The cold easterly winds that dominated our weather last week will give way to milder air from the west this week, as a complex and slow-moving area of low pressure drives wetter and windier weather across the UK. Yellow Weather Warnings for wind and rain are already in place for parts of the country on Wednesday and Thursday, with the strongest winds expected across both western and exposed northeastern parts.
Monday night will be the last frosty night in the recent cold spell, where temperatures overnight fell to almost -7 Celsius in South Newington, Oxfordshire, on November 22nd. In contrast, later this week mild air moving in from the Atlantic mean temperatures overnight will be around 6 to 10 Celsius, for many parts of the country.
Wind and rain warnings have been issued for Wednesday and Thursday. See https://t.co/QwDLMfRBfs for details. Wednesday's warning for Northeast Scotland continues into the early hours of Thursday morning pic.twitter.com/1q9S1VQASD— Met Office (@metoffice) November 26, 2018
Following a band of heavy rain and squally winds for much of the country on Tuesday, a very unsettled spell of weather is then expected from Wednesday. This is associated with a low-pressure system named Storm Diana by IPMA (the official Portuguese Meteorological Authority) due to its expected significant impacts on the Azores on Tuesday. Several Yellow Weather Warnings are in place for the UK on Wednesday.
Deputy Chief Meteorologist, Dan Harris said: “Wet and windy weather will sweep across the UK during Wednesday; with the strongest winds expected along coastal areas in the west, Northern Ireland, and the far northeast of Scotland, where gusts of 60-70 mph, locally 75 mph are likely. These winds will also bring rough seas and some large waves, potentially causing coastal impacts too.”
As well as warnings for wind, the Met Office has issued a Yellow rain warning for northeast Scotland on Wednesday, where localised flooding is possible due to heavy and persistent rain in combination with melting snow. Further rain warnings are being considered for other areas in the west.

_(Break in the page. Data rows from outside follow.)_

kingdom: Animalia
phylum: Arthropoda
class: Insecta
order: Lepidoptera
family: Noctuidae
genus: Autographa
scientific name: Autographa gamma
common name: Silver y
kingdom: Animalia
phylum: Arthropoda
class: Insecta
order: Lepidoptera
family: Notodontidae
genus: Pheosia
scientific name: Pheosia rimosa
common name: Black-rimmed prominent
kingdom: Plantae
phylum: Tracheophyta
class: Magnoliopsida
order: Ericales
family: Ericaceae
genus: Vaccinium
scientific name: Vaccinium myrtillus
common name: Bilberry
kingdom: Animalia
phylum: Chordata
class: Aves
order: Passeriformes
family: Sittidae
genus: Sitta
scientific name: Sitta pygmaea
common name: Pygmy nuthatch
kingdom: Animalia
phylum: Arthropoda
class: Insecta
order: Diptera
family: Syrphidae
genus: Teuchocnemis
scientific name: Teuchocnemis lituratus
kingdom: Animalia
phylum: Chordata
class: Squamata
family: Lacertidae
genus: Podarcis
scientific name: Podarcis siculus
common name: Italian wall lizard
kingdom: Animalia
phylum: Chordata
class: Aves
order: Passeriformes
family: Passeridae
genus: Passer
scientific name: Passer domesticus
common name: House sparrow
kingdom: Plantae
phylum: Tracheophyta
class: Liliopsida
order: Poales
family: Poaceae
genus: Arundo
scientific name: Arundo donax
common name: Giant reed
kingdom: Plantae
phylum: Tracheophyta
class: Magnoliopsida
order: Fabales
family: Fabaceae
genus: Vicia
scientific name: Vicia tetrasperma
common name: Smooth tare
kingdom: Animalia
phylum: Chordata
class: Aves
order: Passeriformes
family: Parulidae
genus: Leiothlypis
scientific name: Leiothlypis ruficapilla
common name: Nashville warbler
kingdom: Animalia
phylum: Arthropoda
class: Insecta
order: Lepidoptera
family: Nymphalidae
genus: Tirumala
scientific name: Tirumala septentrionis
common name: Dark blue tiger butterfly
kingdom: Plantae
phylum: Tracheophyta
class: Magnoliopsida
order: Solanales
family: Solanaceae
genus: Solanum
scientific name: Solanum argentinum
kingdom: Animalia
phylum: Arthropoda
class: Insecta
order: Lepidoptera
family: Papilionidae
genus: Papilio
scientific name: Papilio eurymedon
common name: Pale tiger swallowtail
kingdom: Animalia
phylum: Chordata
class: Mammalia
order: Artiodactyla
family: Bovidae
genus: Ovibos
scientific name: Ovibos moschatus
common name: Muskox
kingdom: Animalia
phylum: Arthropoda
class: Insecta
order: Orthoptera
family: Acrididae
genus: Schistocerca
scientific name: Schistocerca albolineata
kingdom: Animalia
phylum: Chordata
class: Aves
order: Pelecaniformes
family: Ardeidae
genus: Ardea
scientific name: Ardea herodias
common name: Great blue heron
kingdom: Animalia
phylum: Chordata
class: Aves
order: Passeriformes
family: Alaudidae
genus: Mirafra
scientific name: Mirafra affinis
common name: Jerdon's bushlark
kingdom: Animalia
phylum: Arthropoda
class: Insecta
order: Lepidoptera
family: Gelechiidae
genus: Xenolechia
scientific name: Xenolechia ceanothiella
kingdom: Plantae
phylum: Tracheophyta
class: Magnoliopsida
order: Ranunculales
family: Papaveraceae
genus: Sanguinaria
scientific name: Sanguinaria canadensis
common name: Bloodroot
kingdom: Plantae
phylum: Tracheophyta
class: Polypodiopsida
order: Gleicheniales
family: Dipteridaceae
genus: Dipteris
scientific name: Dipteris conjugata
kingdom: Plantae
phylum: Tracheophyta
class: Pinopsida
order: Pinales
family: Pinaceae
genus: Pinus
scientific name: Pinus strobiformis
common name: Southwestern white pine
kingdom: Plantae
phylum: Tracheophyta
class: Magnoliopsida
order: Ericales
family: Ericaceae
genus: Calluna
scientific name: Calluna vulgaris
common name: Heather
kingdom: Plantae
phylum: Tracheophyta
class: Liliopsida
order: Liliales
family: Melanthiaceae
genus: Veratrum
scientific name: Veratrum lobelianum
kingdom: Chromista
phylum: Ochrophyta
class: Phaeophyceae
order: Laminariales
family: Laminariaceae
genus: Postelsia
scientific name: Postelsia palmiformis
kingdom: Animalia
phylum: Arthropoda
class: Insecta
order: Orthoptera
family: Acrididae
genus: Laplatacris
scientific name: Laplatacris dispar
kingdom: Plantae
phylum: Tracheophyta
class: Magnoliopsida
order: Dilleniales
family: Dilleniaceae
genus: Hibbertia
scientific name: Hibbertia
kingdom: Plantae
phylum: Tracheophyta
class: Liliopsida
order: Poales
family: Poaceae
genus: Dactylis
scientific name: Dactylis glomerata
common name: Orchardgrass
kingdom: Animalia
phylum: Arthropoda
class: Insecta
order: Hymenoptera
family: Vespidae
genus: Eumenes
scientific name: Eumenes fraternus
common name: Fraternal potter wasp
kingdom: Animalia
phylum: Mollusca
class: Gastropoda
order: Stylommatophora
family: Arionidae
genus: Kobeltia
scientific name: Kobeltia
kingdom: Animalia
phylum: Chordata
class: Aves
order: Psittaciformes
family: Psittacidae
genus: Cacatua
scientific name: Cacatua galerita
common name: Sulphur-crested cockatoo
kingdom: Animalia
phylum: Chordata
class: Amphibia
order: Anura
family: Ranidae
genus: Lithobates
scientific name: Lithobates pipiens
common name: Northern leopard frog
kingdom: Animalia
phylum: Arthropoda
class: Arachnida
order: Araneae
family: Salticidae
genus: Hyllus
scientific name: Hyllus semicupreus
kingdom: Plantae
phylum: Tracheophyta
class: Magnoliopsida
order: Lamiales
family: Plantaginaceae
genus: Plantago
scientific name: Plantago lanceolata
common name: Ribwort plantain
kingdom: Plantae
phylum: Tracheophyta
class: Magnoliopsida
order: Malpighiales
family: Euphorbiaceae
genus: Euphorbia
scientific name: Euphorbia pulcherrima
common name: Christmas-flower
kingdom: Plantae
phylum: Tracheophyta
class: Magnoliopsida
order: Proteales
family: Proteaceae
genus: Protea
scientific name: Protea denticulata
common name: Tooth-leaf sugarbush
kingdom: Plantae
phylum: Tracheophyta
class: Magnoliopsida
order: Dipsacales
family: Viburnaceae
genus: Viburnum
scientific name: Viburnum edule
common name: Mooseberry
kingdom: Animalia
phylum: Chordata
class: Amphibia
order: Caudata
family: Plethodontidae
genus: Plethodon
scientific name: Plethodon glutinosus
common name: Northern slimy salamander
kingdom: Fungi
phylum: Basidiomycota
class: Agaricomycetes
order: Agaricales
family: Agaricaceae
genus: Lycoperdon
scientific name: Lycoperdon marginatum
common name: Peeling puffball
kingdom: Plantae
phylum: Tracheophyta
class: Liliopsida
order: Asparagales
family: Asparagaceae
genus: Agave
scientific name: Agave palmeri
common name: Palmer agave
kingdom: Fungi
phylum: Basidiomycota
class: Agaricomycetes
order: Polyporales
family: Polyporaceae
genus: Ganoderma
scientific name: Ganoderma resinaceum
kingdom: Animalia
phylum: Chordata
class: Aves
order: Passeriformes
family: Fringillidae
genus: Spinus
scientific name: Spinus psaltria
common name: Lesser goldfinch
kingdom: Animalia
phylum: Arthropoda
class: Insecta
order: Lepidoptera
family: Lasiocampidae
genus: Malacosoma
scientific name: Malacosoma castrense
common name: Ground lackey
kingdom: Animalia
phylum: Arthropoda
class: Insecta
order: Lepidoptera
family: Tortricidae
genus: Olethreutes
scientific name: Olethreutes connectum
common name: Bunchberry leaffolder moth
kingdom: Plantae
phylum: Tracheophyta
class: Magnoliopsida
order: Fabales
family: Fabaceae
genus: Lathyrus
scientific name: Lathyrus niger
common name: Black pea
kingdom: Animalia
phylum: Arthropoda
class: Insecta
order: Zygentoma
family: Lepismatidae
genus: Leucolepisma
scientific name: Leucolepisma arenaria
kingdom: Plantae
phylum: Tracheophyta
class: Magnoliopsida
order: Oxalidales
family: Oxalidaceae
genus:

Deputy Chief Meteorologist Dan Harris continued: “The unsettled picture is expected to continue through Thursday across much of the UK, but there is the potential for a narrow swathe of very strong winds to affect some parts of England and Wales early in the day. Due to uncertainties in the forecast regarding the focus of the strongest winds, we encourage you to keep in touch with Met Office forecasts and warnings over the next few days so you can be prepared for the weather as it changes.”